- O duo Sámi Article 3, formado por Alice Marie Jektevik (36) e Petra Laiti (30), vive em uma vila rural no nordeste da Noruega e encontra na região Sápmi a inspiração para o trabalho.
- Antes, o grupo era visto como o único duo feminino Sámi; hoje há mais DJs Sámi mulheres e uma demanda crescente por festas de música indígena.
- O som mistura joik (canto tradicional) com batidas e throat singing, abrindo espaço para apresentações em florestas, no inverno, e em clubes durante festivais de verão.
- No sábado, as duas apresentam uma noite com música Sámi e de povos indígenas do mundo, em Kirkenes, na Noruega, para o festival Barents Spektakel, com visuais ao vivo.

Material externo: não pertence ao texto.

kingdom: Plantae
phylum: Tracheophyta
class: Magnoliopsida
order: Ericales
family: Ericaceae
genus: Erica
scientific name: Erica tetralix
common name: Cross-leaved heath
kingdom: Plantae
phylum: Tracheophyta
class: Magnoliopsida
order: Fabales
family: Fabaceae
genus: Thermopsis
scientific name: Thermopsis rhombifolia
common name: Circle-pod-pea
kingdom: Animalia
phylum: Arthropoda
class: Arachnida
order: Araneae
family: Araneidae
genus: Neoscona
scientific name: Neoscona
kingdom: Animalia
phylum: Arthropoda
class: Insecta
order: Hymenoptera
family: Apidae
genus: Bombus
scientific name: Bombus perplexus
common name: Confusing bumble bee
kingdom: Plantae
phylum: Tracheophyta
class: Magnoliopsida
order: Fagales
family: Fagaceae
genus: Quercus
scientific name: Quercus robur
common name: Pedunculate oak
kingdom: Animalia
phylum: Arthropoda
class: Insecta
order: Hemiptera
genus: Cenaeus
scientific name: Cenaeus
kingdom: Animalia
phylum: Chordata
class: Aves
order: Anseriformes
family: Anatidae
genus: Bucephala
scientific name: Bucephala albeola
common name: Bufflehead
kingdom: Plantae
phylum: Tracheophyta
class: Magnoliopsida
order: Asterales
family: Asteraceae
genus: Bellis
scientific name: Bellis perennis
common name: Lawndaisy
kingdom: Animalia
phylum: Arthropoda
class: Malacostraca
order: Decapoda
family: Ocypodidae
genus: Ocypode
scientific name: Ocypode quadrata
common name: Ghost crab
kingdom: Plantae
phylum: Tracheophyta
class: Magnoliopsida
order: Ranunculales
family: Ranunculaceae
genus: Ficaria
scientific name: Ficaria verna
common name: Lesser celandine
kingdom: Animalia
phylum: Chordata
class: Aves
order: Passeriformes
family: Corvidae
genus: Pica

- A valorização da identidade Sámi entre jovens aumenta a participação em artes e cultura, e as fronteiras entre países influenciam funding e escolhas de carreira; Barents Spektakel acontece de 19 a 22 de fevereiro, com o tema “the border crossed us”.
A dupla Sámi de DJs conhecida como Article 3 mistura joik, canto de garganta e batidas modernas para valorizar a identidade indígena. Formada por Alice Marie Jektevik, 36, e Petra Laiti, 30, a dupla mora em uma vila rural no nordeste da Noruega, em Sápmi, região tradicional que se estende por Suécia, Noruega, Finlândia e Rússia.
A origem do projeto remonta a 2018, quando Jektevik e Laiti consolidaram um núcleo feminino na cena de DJs regionais. A atuação envolve encontros de encontro de comunidades, ensino de técnicas e busca por espaços seguros para apresentações, especialmente para mulheres Sámi.
A proposta musical de Article 3 parte do joik, uma tradição vocal Sámi, aliado a batidas eletrônicas e canto de garganta. Os shows costumam acontecer tanto em plataformas ao ar livre quanto em ambientes fechados, integrando visuais ao vivo.
Barents Spektakel em Kirkenes
Neste sábado, a dupla leva a mistura de música Sámi e sonoridades indígenas ao Barents Spektakel, festival de arte em Kirkenes, na Noruega, próximo à fronteira com a Rússia. O evento acontece de 19 a 22 de fevereiro, com foco no tema “a fronteira nos cruzou”.
Laiti, originária da Finlândia, e Jektevik, da Noruega, destacam que o festival reforça a mobilidade cultural imposta pelas fronteiras da região. A agenda inclui música indígena de várias partes do mundo, com apresentações que combinam música ao vivo e visuais.
Os organizadores pretendem criar um espaço de encontro para jovens Sámi, que passam a maior parte do tempo produzindo artes, aprendendo ofícios tradicionais e exercitando o pertencimento identitário. O objetivo é ampliar a visibilidade de artistas indígenas e ampliar oportunidades de carreira.
Crescente protagonismo indígena
A dupla aponta que o protagonismo cultural indígena tem crescido entre jovens Sámi, que passam a demonstrar orgulho e a entender seus direitos com maior clareza. Em espaços sociais e festivais, há interesse por artes que unem tradição e contemporaneidade.
A dinamicidade da cena inclui a presença de mulheres Sámi na música eletrônica, observam as artistas. O repertório, que mescla tradições com produções modernas, gera uma atmosfera de celebração e inclusão nos clubes e festivais.